As the unrest between protesters and police in the town of Ferguson gets compared to a "war zone" following the shooting of an unarmed black teenager, it has emerged the Pentagon has given the police department hundreds of millions of dollars' worth of military equipment down the years.
The Ferguson Police Department is part of a federal programme known as 1033, which distributes surplus military equipment such as armed vehicles and even grenade launchers to police forces, according to Michelle McCaskill, media relations chief at the Defense Logistics Agency.
The agency's website states that in 2013 alone, more than $449m (£269m) worth of equipment was given to police departments across the US.
Following the shooting of 18-year-old Michael Brown in the Missouri town, there have been days of protests.

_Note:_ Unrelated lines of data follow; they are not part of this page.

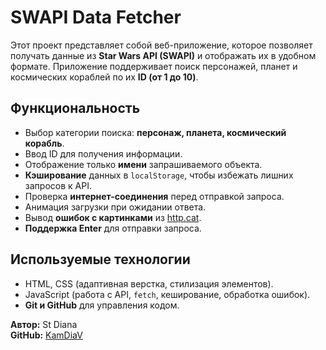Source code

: # SWAPI Data Fetcher

Этот проект представляет собой веб-приложение, которое позволяет получать данные из **Star Wars API (SWAPI)** и отображать их в удобном формате. Приложение поддерживает поиск персонажей, планет и космических кораблей по их **ID (от 1 до 10)**.

## **Функциональность**
- Выбор категории поиска: **персонаж, планета, космический корабль**.
- Ввод ID для получения информации.
- Отображение только **имени** запрашиваемого объекта.
- **Кэширование** данных в `localStorage`, чтобы избежать лишних запросов к API.
- Проверка **интернет-соединения** перед отправкой запроса.
- Анимация загрузки при ожидании ответа.
- Вывод **ошибок с картинками** из [http.cat](https://http.cat/).
- **Поддержка Enter** для отправки запроса.

## **Используемые технологии**
- HTML, CSS (адаптивная верстка, стилизация элементов).
- JavaScript (работа с API, `fetch`, кеширование, обработка ошибок).
- **Git и GitHub** для управления кодом.

**Автор:** St Diana  
**GitHub:** [KamDiaV](https://github.com/KamDiaV)
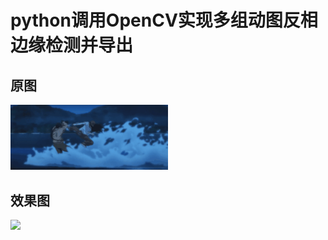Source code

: # python调用OpenCV实现多组动图反相边缘检测并导出

## 原图
<img src="under one person.gif" width="50%">

## 效果图
<img src="动图.gif" width="50%">
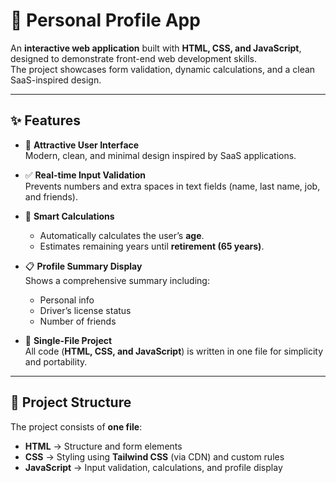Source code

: # 📌 Personal Profile App

An **interactive web application** built with **HTML, CSS, and JavaScript**, designed to demonstrate front-end web development skills.  
The project showcases form validation, dynamic calculations, and a clean SaaS-inspired design.

---

## ✨ Features

- 🎨 **Attractive User Interface**  
  Modern, clean, and minimal design inspired by SaaS applications.

- ✅ **Real-time Input Validation**  
  Prevents numbers and extra spaces in text fields (name, last name, job, and friends).

- 🧮 **Smart Calculations**  
  - Automatically calculates the user’s **age**.  
  - Estimates remaining years until **retirement (65 years)**.

- 📋 **Profile Summary Display**  
  Shows a comprehensive summary including:  
  - Personal info  
  - Driver’s license status  
  - Number of friends  

- 📄 **Single-File Project**  
  All code (**HTML, CSS, and JavaScript**) is written in one file for simplicity and portability.

---

## 📂 Project Structure

The project consists of **one file**:  

- **HTML** → Structure and form elements  
- **CSS** → Styling using **Tailwind CSS** (via CDN) and custom rules  
- **JavaScript** → Input validation, calculations, and profile display  

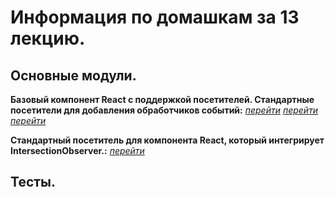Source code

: # Информация по домашкам за 13 лекцию.

## Основные модули.

**Базовый компонент React с поддержкой посетителей. Стандартные посетители для добавления обработчиков событий:** [_перейти_](./my-app/src/components/some-btn.tsx) [_перейти_](./my-app/src/visitors/on.ts) [_перейти_](./my-app/src/visitors/once.ts)

**Стандартный посетитель для компонента React, который интегрирует IntersectionObserver.:** [_перейти_](./my-app/src/visitors/in-view.ts)

## Тесты.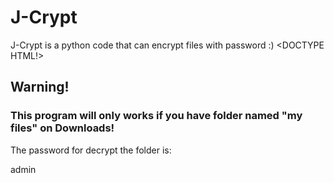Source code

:# J-Crypt
J-Crypt is a python code that can encrypt files with password :)
<DOCTYPE HTML!>
<head>
<h2>Warning!</h2>
<h3>This program will only works if you have folder named "my files" on Downloads!</h3>

</head>
<body>
<p>The password for decrypt the folder is:</p><p id="text">admin</p>
</body>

Police have even fired tear gas and rubber bullets at demonstrators in an attempt to control the unrest.
According to McCaskill, Ferguson last received military equipment in November as part of the programme's aim to increase force's "capabilities, expand its patrol coverage, reduce response times, and save the American taxpayer's investment".

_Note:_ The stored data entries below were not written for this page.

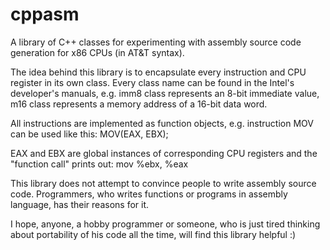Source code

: # cppasm
A library of C++ classes for experimenting with assembly source code
generation for x86 CPUs (in AT&T syntax).

The idea behind this library is to encapsulate every instruction and CPU register
in its own class. Every class name can be found in the Intel's developer's manuals, e.g.
imm8 class represents an 8-bit immediate value, m16 class represents a memory address of
a 16-bit data word.

All instructions are implemented as function objects, e.g. instruction MOV can be used like this:
    MOV(EAX, EBX);

EAX and EBX are global instances of corresponding CPU registers and the "function call"
prints out:
    mov %ebx, %eax

This library does not attempt to convince people to write assembly source code.
Programmers, who writes functions or programs in assembly language,
has their reasons for it.

I hope, anyone, a hobby programmer or someone, who is just tired thinking about
portability of his code all the time, will find this library helpful :)
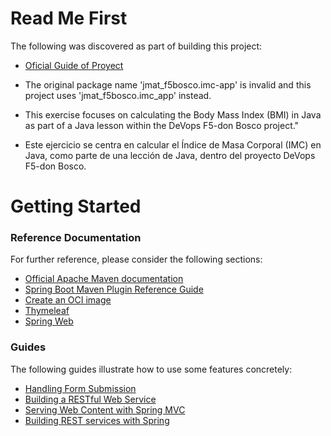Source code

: # Read Me First
The following was discovered as part of building this project:

* [Oficial Guide of Proyect](https://www.canva.com/design/DAGGQlGGkYI/zdlYhOmrLUHgJAoMRw5GdA/view?utm_content=DAGGQlGGkYI&utm_campaign=designshare&utm_medium=link&utm_source=editor)

* The original package name 'jmat_f5bosco.imc-app' is invalid and this project uses 'jmat_f5bosco.imc_app' instead.

* This exercise focuses on calculating the Body Mass Index (BMI) in Java as part of a Java lesson within the DeVops F5-don Bosco project."

* Este ejercicio se centra en calcular el Índice de Masa Corporal (IMC) en Java, como parte de una lección de Java, dentro del proyecto DeVops F5-don Bosco.


# Getting Started

### Reference Documentation
For further reference, please consider the following sections:

* [Official Apache Maven documentation](https://maven.apache.org/guides/index.html)
* [Spring Boot Maven Plugin Reference Guide](https://docs.spring.io/spring-boot/docs/3.3.0/maven-plugin/reference/html/)
* [Create an OCI image](https://docs.spring.io/spring-boot/docs/3.3.0/maven-plugin/reference/html/#build-image)
* [Thymeleaf](https://docs.spring.io/spring-boot/docs/3.3.0/reference/htmlsingle/index.html#web.servlet.spring-mvc.template-engines)
* [Spring Web](https://docs.spring.io/spring-boot/docs/3.3.0/reference/htmlsingle/index.html#web)

### Guides
The following guides illustrate how to use some features concretely:

* [Handling Form Submission](https://spring.io/guides/gs/handling-form-submission/)
* [Building a RESTful Web Service](https://spring.io/guides/gs/rest-service/)
* [Serving Web Content with Spring MVC](https://spring.io/guides/gs/serving-web-content/)
* [Building REST services with Spring](https://spring.io/guides/tutorials/rest/)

During the unrest, photos have emerged of police in camouflage gear riding in what appears to be a Mine-Resistant Ambush Protected (MRAP) vehicle, similar to those used in Iraq and Afghanistan.

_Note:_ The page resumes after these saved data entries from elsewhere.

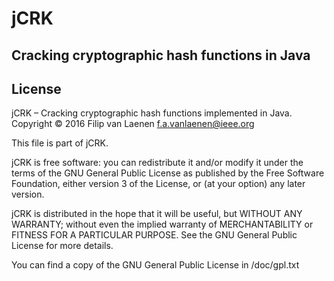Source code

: # jCRK
## Cracking cryptographic hash functions in Java

## License

jCRK – Cracking cryptographic hash functions implemented in Java.
Copyright © 2016 Filip van Laenen <f.a.vanlaenen@ieee.org>

This file is part of jCRK.

jCRK is free software: you can redistribute it and/or modify it under the terms
of the GNU General Public License as published by the Free Software Foundation,
either version 3 of the License, or (at your option) any later version.
 
jCRK is distributed in the hope that it will be useful, but WITHOUT ANY
WARRANTY; without even the implied warranty of MERCHANTABILITY or FITNESS FOR A
PARTICULAR PURPOSE. See the GNU General Public License for more details.
 
You can find a copy of the GNU General Public License in /doc/gpl.txt

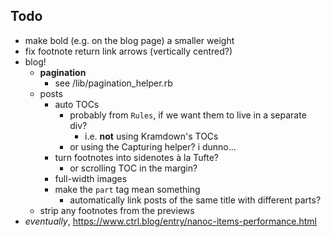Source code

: ## Todo

- make bold (e.g. on the blog page) a smaller weight
- fix footnote return link arrows (vertically centred?)
- blog!
    + **pagination**
        * see /lib/pagination_helper.rb
    + posts
        * auto TOCs
            - probably from `Rules`, if we want them to live in a separate div?
                + i.e. **not** using Kramdown's TOCs
            - or using the Capturing helper? i dunno...
        * turn footnotes into sidenotes à la Tufte?
            - or scrolling TOC in the margin?
        * full-width images 
        * make the `part` tag mean something
            - automatically link posts of the same title with different parts?
    + strip any footnotes from the previews
- _eventually_, https://www.ctrl.blog/entry/nanoc-items-performance.html
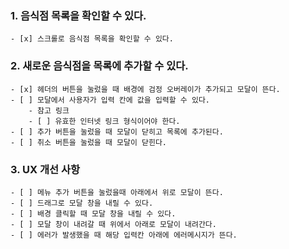 ### 1. 음식점 목록을 확인할 수 있다.

    - [x] 스크롤로 음식점 목록을 확인할 수 있다.

### 2. 새로운 음식점을 목록에 추가할 수 있다.

    - [x] 헤더의 버튼을 눌렀을 때 배경에 검정 오버레이가 추가되고 모달이 뜬다.
    - [ ] 모달에서 사용자가 입력 칸에 값을 입력할 수 있다.
        - 참고 링크
        - [ ] 유효한 인터넷 링크 형식이어야 한다.
    - [ ] 추가 버튼을 눌렀을 때 모달이 닫히고 목록에 추가된다.
    - [ ] 취소 버튼을 눌렀을 때 모달이 닫힌다.

### 3. UX 개선 사항

    - [ ] 메뉴 추가 버튼을 눌렀을때 아래에서 위로 모달이 뜬다.
    - [ ] 드래그로 모달 창을 내릴 수 있다.
    - [ ] 배경 클릭할 때 모달 창을 내릴 수 있다.
    - [ ] 모달 창이 내려갈 때 위에서 아래로 모달이 내려간다.
    - [ ] 에러가 발생했을 때 해당 입력칸 아래에 에러메시지가 뜬다.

However, according to Mike O'Connell, communications director for the Missouri Department of Public Safety, the town of Ferguson did not acquire any MRAP's through 1033. He told Newsweek if the photo does suggest the armed vehicles are being used to control crowds in Ferguson, he "does not know where they came from".
According to USA Today, police forces in Ferguson's state of Missouri received advanced rifle sights and night vision equipment between 2012 and 2014.
Missouri's Department of Public Safety also report other forces in the state have obtained "aircraft (both fixed wing and rotary) and four-wheel drive vehicles" such as armoured personnel carriers with the 1033 programme.
The Atlanta Journal-Constitution reported in 2013 that police in the small town of Bloomington, Georgia, also aquired four grenade launchers through the programme in order to fire tear gas or bean bags in an attempt to ease unrest.
"Having the equipment precludes having to use it," said Bloomingdale Police Chief Roy Pike, "In the 20 years I've been here, we haven't had to use deadly force against anybody."
According to Radley Balko, author of Rise of the Warrior Cop, arming civilian police with military equipment is part of a "larger trend".
"That is a willingness or a policy among domestic police in the United States of using more force more often for increasingly petty offenses," he told NBC.